(Stored dataset rows)
=== Begin Enclosure ===

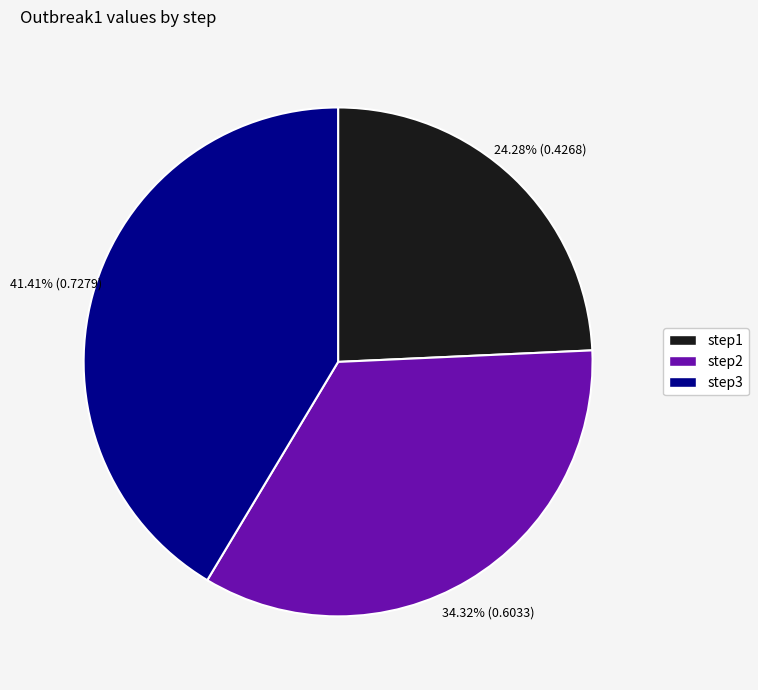

Between step1 and step2, which is larger?

step2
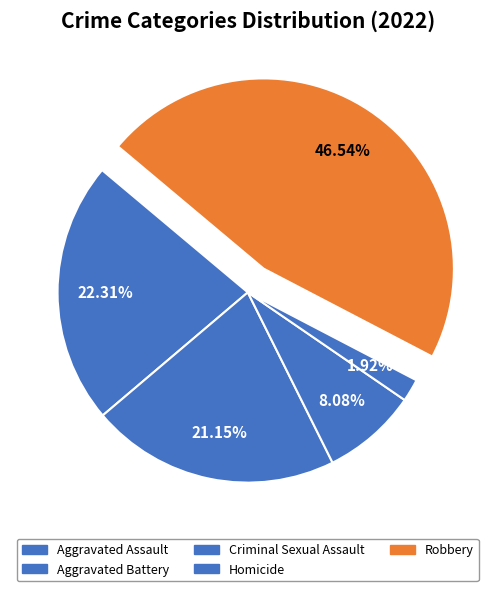

To the nearest percent, what is the combined percentage of Homicide and Criminal Sexual Assault?

10%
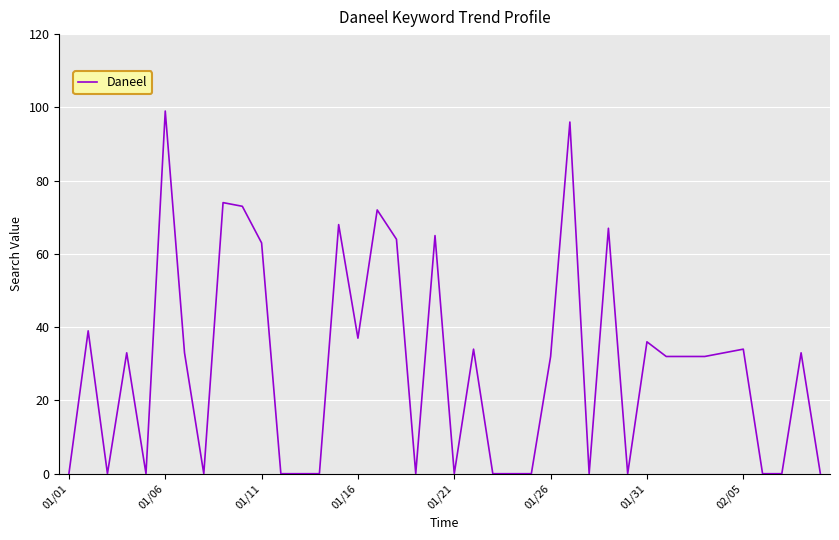

What is the difference between the maximum and minimum values?

99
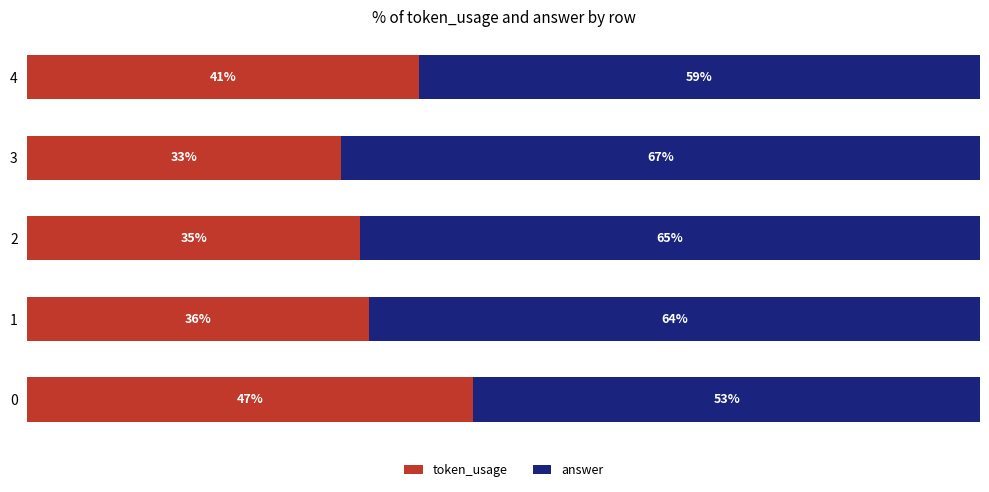

What are all the series names shown in the legend?

token_usage, answer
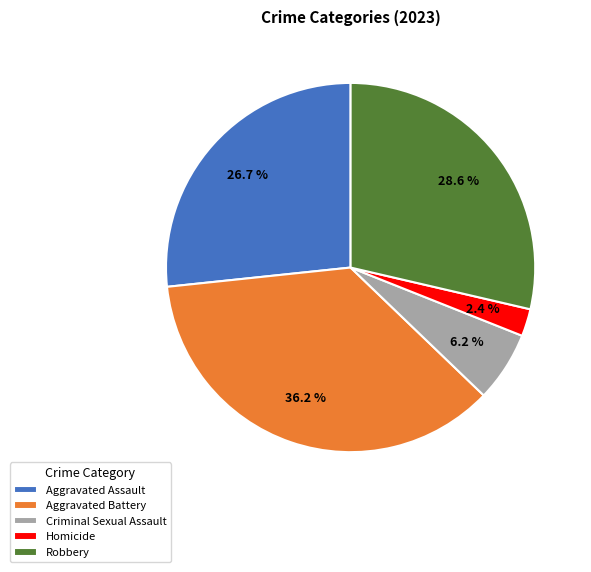

To the nearest percent, what is the difference between the largest and smallest slice percentages?

34%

=== End Enclosure ===

--- Exercise brief ---
Edit all the rows so that each "difference" becomes "gap", with every other word left as it is. Leave out the picture lines.

--- Result ---
Between step1 and step2, which is larger?

step2

To the nearest percent, what is the combined percentage of Homicide and Criminal Sexual Assault?

10%

What is the gap between the maximum and minimum values?

99

What are all the series names shown in the legend?

token_usage, answer

To the nearest percent, what is the gap between the largest and smallest slice percentages?

34%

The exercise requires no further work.